# [What you will do]
Among these records, which lines include "dead"? Copy them out.

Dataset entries
⁂

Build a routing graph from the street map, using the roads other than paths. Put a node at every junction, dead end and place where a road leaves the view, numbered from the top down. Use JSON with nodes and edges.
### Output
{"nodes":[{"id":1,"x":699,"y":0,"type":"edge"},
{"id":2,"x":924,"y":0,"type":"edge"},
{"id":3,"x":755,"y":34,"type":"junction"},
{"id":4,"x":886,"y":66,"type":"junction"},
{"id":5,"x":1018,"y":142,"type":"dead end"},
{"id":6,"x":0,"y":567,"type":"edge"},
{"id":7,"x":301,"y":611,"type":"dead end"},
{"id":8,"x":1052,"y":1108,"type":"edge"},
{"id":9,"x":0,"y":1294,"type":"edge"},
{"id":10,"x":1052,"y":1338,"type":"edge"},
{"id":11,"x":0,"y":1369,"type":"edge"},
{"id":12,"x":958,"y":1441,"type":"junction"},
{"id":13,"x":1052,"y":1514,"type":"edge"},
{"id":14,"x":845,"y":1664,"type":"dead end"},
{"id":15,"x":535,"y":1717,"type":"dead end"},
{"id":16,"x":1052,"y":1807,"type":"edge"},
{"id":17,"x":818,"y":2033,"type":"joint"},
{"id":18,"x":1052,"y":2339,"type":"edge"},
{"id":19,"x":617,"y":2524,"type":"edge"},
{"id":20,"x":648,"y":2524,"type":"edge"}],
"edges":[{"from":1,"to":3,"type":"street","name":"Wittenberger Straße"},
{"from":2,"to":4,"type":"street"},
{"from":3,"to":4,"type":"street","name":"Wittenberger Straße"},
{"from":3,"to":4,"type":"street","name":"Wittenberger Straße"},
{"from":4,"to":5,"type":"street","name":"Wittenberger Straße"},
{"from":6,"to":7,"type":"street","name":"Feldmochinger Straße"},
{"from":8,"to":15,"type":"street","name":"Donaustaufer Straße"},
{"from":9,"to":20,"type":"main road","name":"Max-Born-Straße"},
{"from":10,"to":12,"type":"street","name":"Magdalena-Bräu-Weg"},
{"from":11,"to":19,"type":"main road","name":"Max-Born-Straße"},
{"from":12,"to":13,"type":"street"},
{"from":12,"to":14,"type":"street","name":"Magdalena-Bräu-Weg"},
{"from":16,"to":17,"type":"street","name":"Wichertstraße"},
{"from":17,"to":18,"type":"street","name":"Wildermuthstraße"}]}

⁂

# [Result for this exercise]
Build a routing graph from the street map, using the roads other than paths. Put a node at every junction, dead end and place where a road leaves the view, numbered from the top down. Use JSON with nodes and edges.
{"id":5,"x":1018,"y":142,"type":"dead end"},
{"id":7,"x":301,"y":611,"type":"dead end"},
{"id":14,"x":845,"y":1664,"type":"dead end"},
{"id":15,"x":535,"y":1717,"type":"dead end"},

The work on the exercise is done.